Abstract
Rationale:
Erlotinib, an antineoplastic agent, is indicated for the treatment of patients with advanced nonsmall cell lung cancer. Most common adverse events are manageable, although more severe ones require dose reduction or discontinuation of erlotinib treatment.
Patient concerns:
We present a case of severe corneal ulcer treated with autologous plasma rich in growth factors.
Diagnoses:
A 76-year-old woman with stage IVB (cT2a N0 M1c) lung cancer under erlotinib treatment presented with rapidly progressing corneal ulcer. Evolution was torpid and refractory to conventional treatment.
Interventions:
Surgical options were dismissed because of the poor performance status of the patient. Despite temporary discontinuation of erlotinib treatment, the corneal ulcer continued to worsen with peripheral corneal neovascularization, stromal thinning, corneal edema, and profuse inflammation of the ocular surface.
Outcomes:
Treatment with autologous plasma rich in growth factors prevented an imminent corneal perforation and improved the corneal ulcer for over a year of follow-up.
Lessons:
Considering the poor results of conventional treatment, both medical and surgical, management of the inflammation of the ocular surface together with the stimulation of the healing processes through regenerative therapy such as PRGF, can be an option worth considering in these cases.
Keywords: corneal ulcer, descemetocele, drug toxicity, EGFR-tyrosine kinase inhibitors, plasma-rich
1. Introduction
Erlotinib (Tarceva; Genetech Roche, Basel, Switzerland) is an antineoplastic agent indicated for the treatment of patients with metastatic nonsmall cell lung whose tumors show epidermal growth factor receptor (EGFR) exon 19 deletions or exon 21 (L858R) substitution mutations.
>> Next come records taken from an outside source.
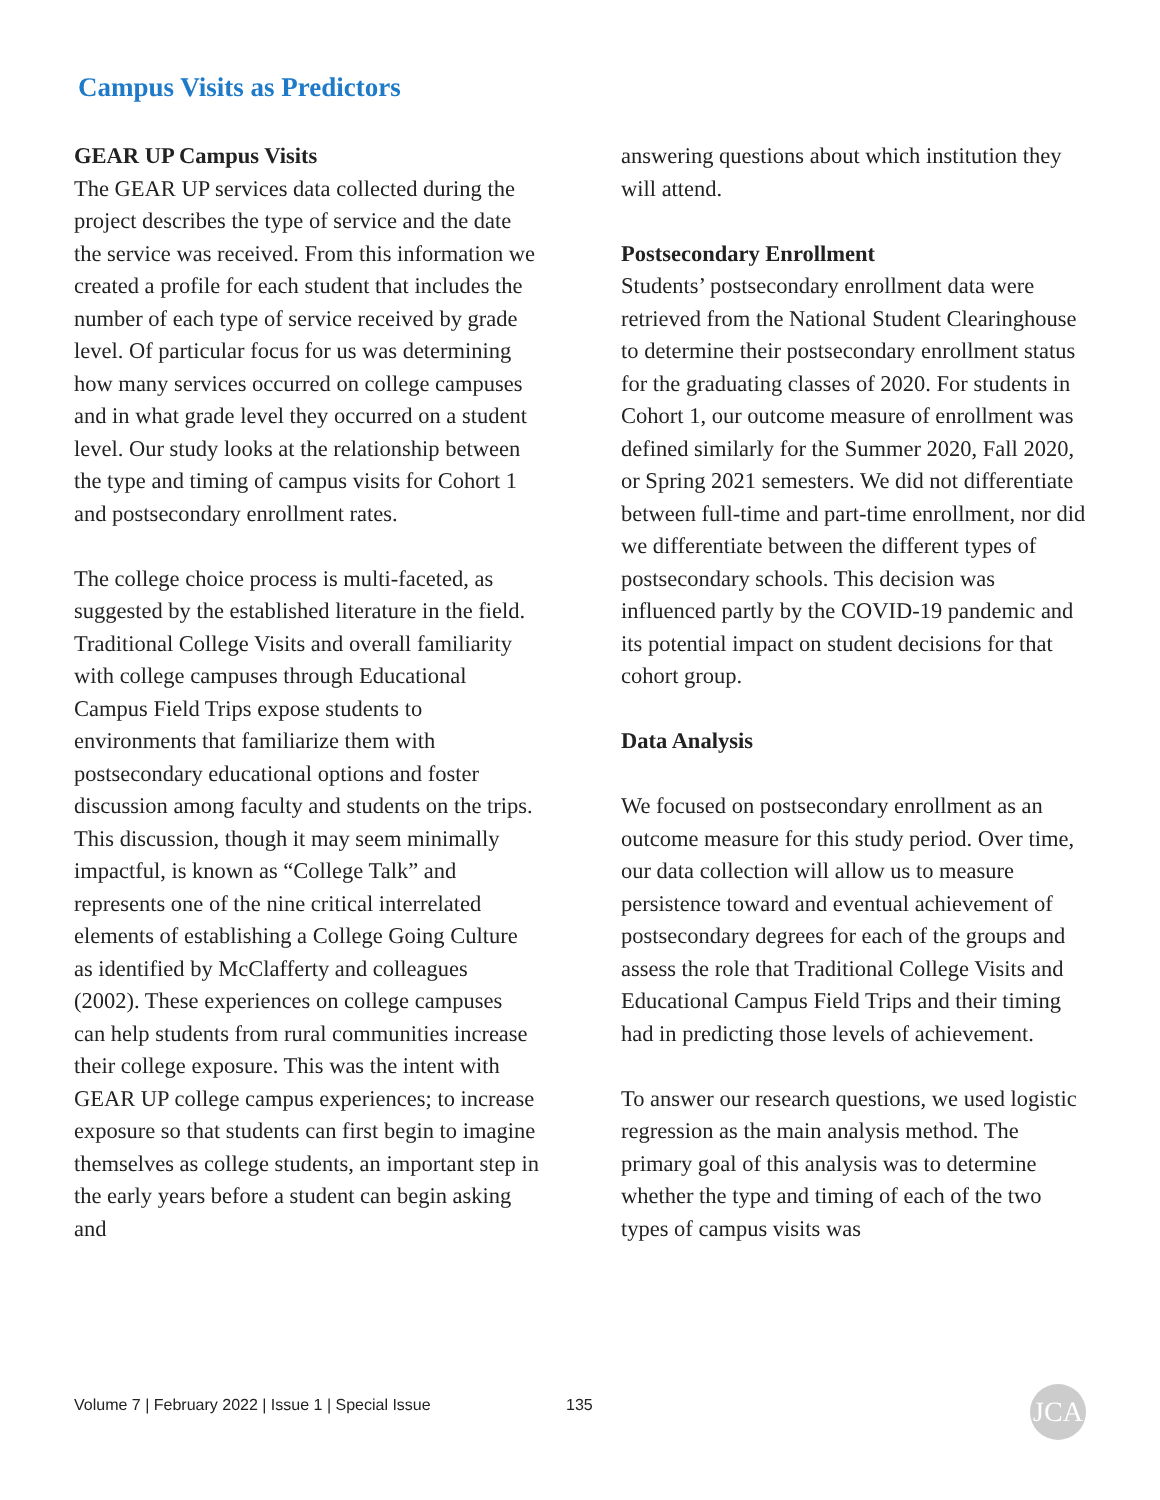Campus Visits as Predictors
GEAR UP Campus Visits
The GEAR UP services data collected during the project describes the type of service and the date the service was received. From this information we created a profile for each student that includes the number of each type of service received by grade level. Of particular focus for us was determining how many services occurred on college campuses and in what grade level they occurred on a student level. Our study looks at the relationship between the type and timing of campus visits for Cohort 1 and postsecondary enrollment rates.
The college choice process is multi-faceted, as suggested by the established literature in the field. Traditional College Visits and overall familiarity with college campuses through Educational Campus Field Trips expose students to environments that familiarize them with postsecondary educational options and foster discussion among faculty and students on the trips. This discussion, though it may seem minimally impactful, is known as “College Talk” and represents one of the nine critical interrelated elements of establishing a College Going Culture as identified by McClafferty and colleagues (2002). These experiences on college campuses can help students from rural communities increase their college exposure. This was the intent with GEAR UP college campus experiences; to increase exposure so that students can first begin to imagine themselves as college students, an important step in the early years before a student can begin asking and
answering questions about which institution they will attend.
Postsecondary Enrollment
Students’ postsecondary enrollment data were retrieved from the National Student Clearinghouse to determine their postsecondary enrollment status for the graduating classes of 2020. For students in Cohort 1, our outcome measure of enrollment was defined similarly for the Summer 2020, Fall 2020, or Spring 2021 semesters. We did not differentiate between full-time and part-time enrollment, nor did we differentiate between the different types of postsecondary schools. This decision was influenced partly by the COVID-19 pandemic and its potential impact on student decisions for that cohort group.
Data Analysis
We focused on postsecondary enrollment as an outcome measure for this study period. Over time, our data collection will allow us to measure persistence toward and eventual achievement of postsecondary degrees for each of the groups and assess the role that Traditional College Visits and Educational Campus Field Trips and their timing had in predicting those levels of achievement.
To answer our research questions, we used logistic regression as the main analysis method. The primary goal of this analysis was to determine whether the type and timing of each of the two types of campus visits was
Volume 7 | February 2022 | Issue 1 | Special Issue 135 JCA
EGFR is a transmembrane tyrosine kinase (TK) receptor that is frequently expressed in many epithelial tumors, and the aberrant signal through this receptor is associated with cellular neoplastic proliferation, resistance to apoptosis and angiogenesis, thus playing an important role in controlling cellular growth and differentiation.[1] Erlotinib is first-generation quinazoline derivative that selectively and reversibly inhibits the TK activity of EGFR. As a small molecule, it exerts its action intracellularly,[2] while monoclonal antibodies against EGFR act at the membrane extracellular binding site.[1]
It is known that EGFR is expressed on the surface of cells in tissues throughout the body, including the skin, hair follicles, and ocular surface epithelia.[3,4] Although EGFR TK inhibitors show a generally predictable and manageable toxicity, being acneiform rash and diarrhea, the most common adverse events, several ocular side effects have been published,[5–8] from some case reports describing mild discomfort to others showing severe corneal ulcers refractory to medical or surgical treatments.[9] Anti-EGFR treatment discontinuation,[10] or its dose reduction,[11] is considered to be the only option in these cases. Here, we report a case of severe corneal melting successfully treated with plasma rich in growth factors (PRGF-Endoret; BTI Biotechnology Institute, Vitoria-Gasteiz, Spain) without definitive erlotinib discontinuation.
2. Case report
Written informed consent was obtained and approved by the Institutional Review Board for Human Studies and Ethics Committee of Clínica Universidad de Navarra, University of Navarre.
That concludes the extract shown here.